→ TASK REQUIREMENTS
Line by line, copy out the entries exactly and leave the pictures behind.

→ THE DATA
|---|
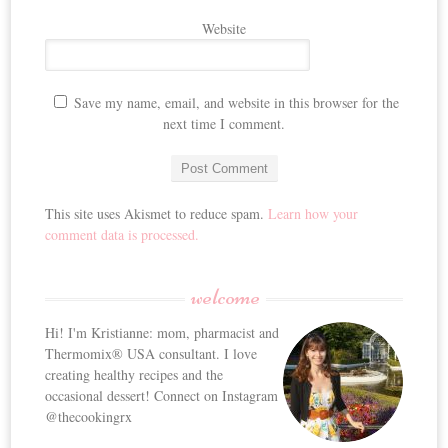
Website
Save my name, email, and website in this browser for the
next time I comment.
This site uses Akismet to reduce spam.
Learn how your
comment data is processed.
welcome
Hi! I'm Kristianne: mom, pharmacist and
Thermomix® USA consultant. I love
creating healthy recipes and the
occasional dessert! Connect on Instagram
@thecookingrx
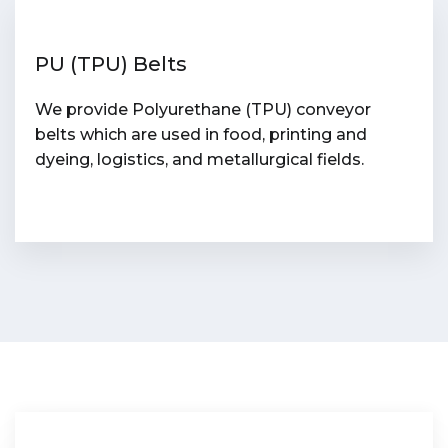
PU (TPU) Belts
We provide Polyurethane (TPU) conveyor
belts which are used in food, printing and
dyeing, logistics, and metallurgical fields.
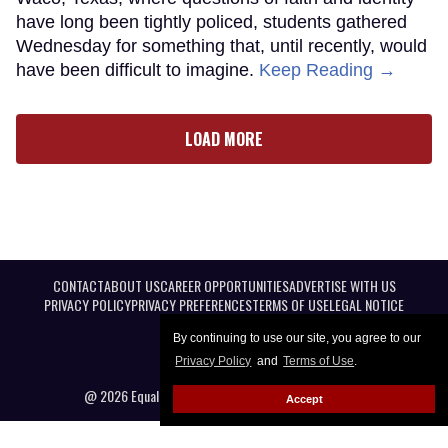
have long been tightly policed, students gathered
Wednesday for something that, until recently, would
have been difficult to imagine.
Keep Reading →
LOAD MORE
CONTACT
ABOUT US
CAREER OPPORTUNITIES
ADVERTISE WITH US
PRIVACY POLICY
PRIVACY PREFERENCES
TERMS OF USE
LEGAL NOTICE
By continuing to use our site, you agree to our
Privacy Policy
and
Terms of Use
.
@ 2026 Equal Entertainment LLC. All Rights reserved
Accept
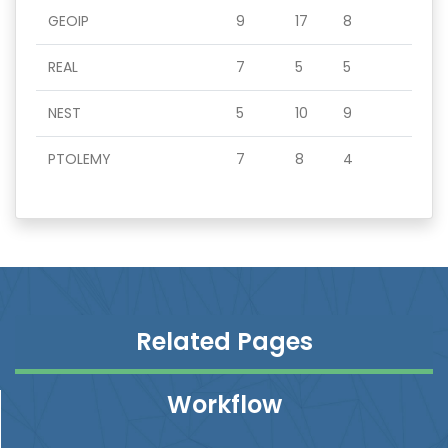
GEOIP
9
17
8
REAL
7
5
5
NEST
5
10
9
PTOLEMY
7
8
4
Related Pages
Workflow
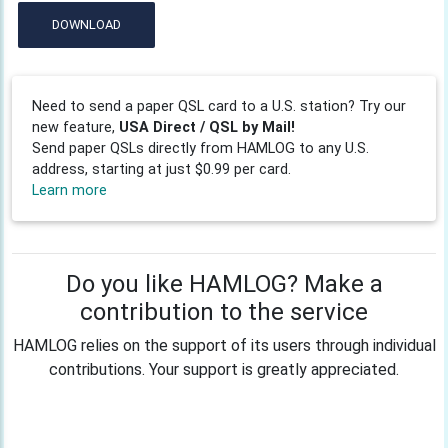
DOWNLOAD
Need to send a paper QSL card to a U.S. station? Try our
new feature,
USA Direct / QSL by Mail!
Send paper QSLs directly from HAMLOG to any U.S.
address, starting at just $0.99 per card.
Learn more
Do you like HAMLOG? Make a
contribution to the service
HAMLOG relies on the support of its users through individual
contributions. Your support is greatly appreciated.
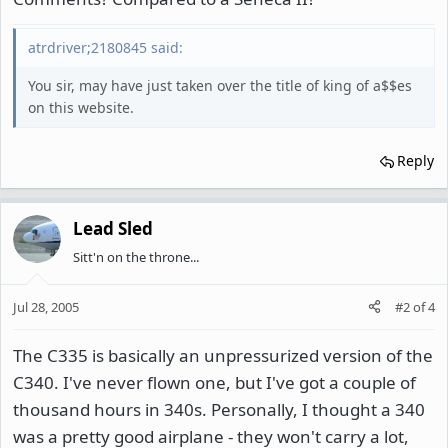
atrdriver;2180845 said:
You sir, may have just taken over the title of king of a$$es
on this website.
Reply
Lead Sled
Sitt'n on the throne...
Jul 28, 2005
#2
of
4
The C335 is basically an unpressurized version of the
C340. I've never flown one, but I've got a couple of
thousand hours in 340s. Personally, I thought a 340
was a pretty good airplane - they won't carry a lot,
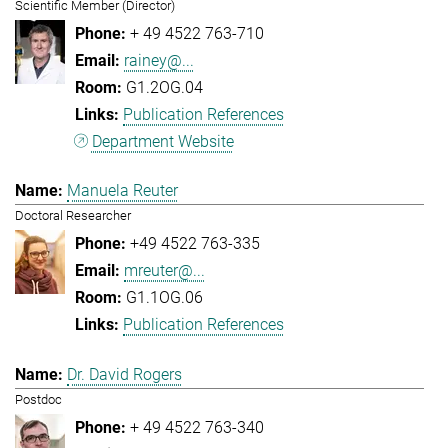
Scientific Member (Director)
+ 49 4522 763-710
rainey@...
G1.2OG.04
Publication References
Department Website
Manuela Reuter
Doctoral Researcher
+49 4522 763-335
mreuter@...
G1.1OG.06
Publication References
Dr. David Rogers
Postdoc
+ 49 4522 763-340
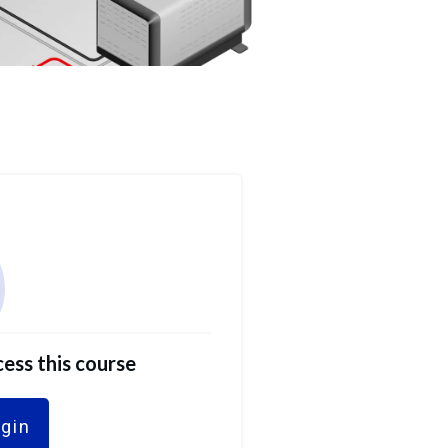
ess this course
ogin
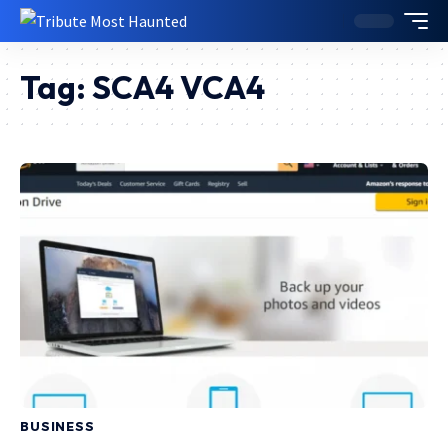
Tag:
SCA4 VCA4
BUSINESS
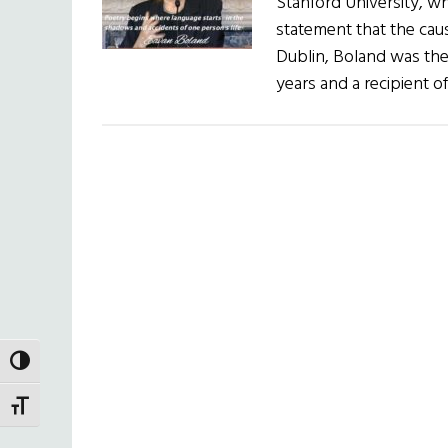
Stanford University, wh
statement that the cau
Dublin, Boland was the 
years and a recipient 
TOGGLE HIGH CONTRAST
TOGGLE FONT SIZE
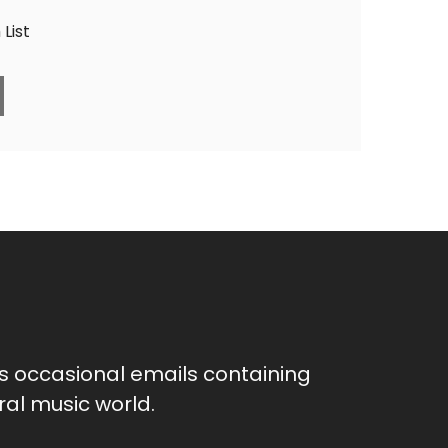
List
as occasional emails containing
al music world.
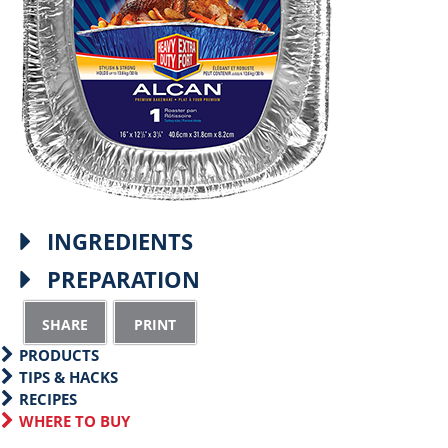
INGREDIENTS
PREPARATION
S
P
h
r
PRODUCTS
a
i
TIPS & HACKS
RECIPES
r
n
WHERE TO BUY
e
t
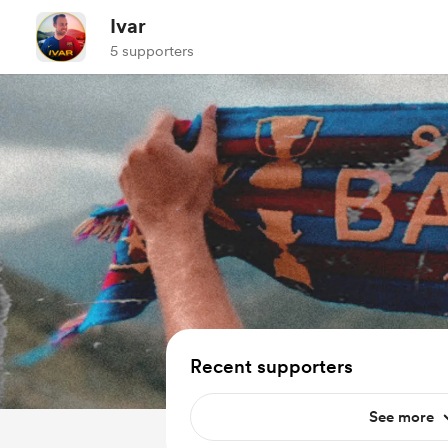
Ivar
5 supporters
Recent supporters
See more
|---|
→ ANSWER SECTION
Website
Save my name, email, and website in this browser for the
next time I comment.
This site uses Akismet to reduce spam.
Learn how your
comment data is processed.
welcome
Hi! I'm Kristianne: mom, pharmacist and
Thermomix® USA consultant. I love
creating healthy recipes and the
occasional dessert! Connect on Instagram
@thecookingrx
PU (TPU) Belts
We provide Polyurethane (TPU) conveyor
belts which are used in food, printing and
dyeing, logistics, and metallurgical fields.
have long been tightly policed, students gathered
Wednesday for something that, until recently, would
have been difficult to imagine.
Keep Reading →
LOAD MORE
CONTACT
ABOUT US
CAREER OPPORTUNITIES
ADVERTISE WITH US
PRIVACY POLICY
PRIVACY PREFERENCES
TERMS OF USE
LEGAL NOTICE
By continuing to use our site, you agree to our
Privacy Policy
and
Terms of Use
.
@ 2026 Equal Entertainment LLC. All Rights reserved
Accept
GEOIP
9
17
8
REAL
7
5
5
NEST
5
10
9
PTOLEMY
7
8
4
Related Pages
Workflow
DOWNLOAD
Need to send a paper QSL card to a U.S. station? Try our
new feature,
USA Direct / QSL by Mail!
Send paper QSLs directly from HAMLOG to any U.S.
address, starting at just $0.99 per card.
Learn more
Do you like HAMLOG? Make a
contribution to the service
HAMLOG relies on the support of its users through individual
contributions. Your support is greatly appreciated.
atrdriver;2180845 said:
You sir, may have just taken over the title of king of a$$es
on this website.
Reply
Lead Sled
Sitt'n on the throne...
Jul 28, 2005
#2
of
4
The C335 is basically an unpressurized version of the
C340. I've never flown one, but I've got a couple of
thousand hours in 340s. Personally, I thought a 340
was a pretty good airplane - they won't carry a lot,
Scientific Member (Director)
+ 49 4522 763-710
rainey@...
G1.2OG.04
Publication References
Department Website
Manuela Reuter
Doctoral Researcher
+49 4522 763-335
mreuter@...
G1.1OG.06
Publication References
Dr. David Rogers
Postdoc
+ 49 4522 763-340
ess this course
ogin
Tag:
SCA4 VCA4
BUSINESS
Stanford University, wh
statement that the cau
Dublin, Boland was the 
years and a recipient 
TOGGLE HIGH CONTRAST
TOGGLE FONT SIZE
List
as occasional emails containing
al music world.
INGREDIENTS
PREPARATION
S
P
h
r
PRODUCTS
a
i
TIPS & HACKS
RECIPES
r
n
WHERE TO BUY
e
t
Ivar
5 supporters
Recent supporters
See more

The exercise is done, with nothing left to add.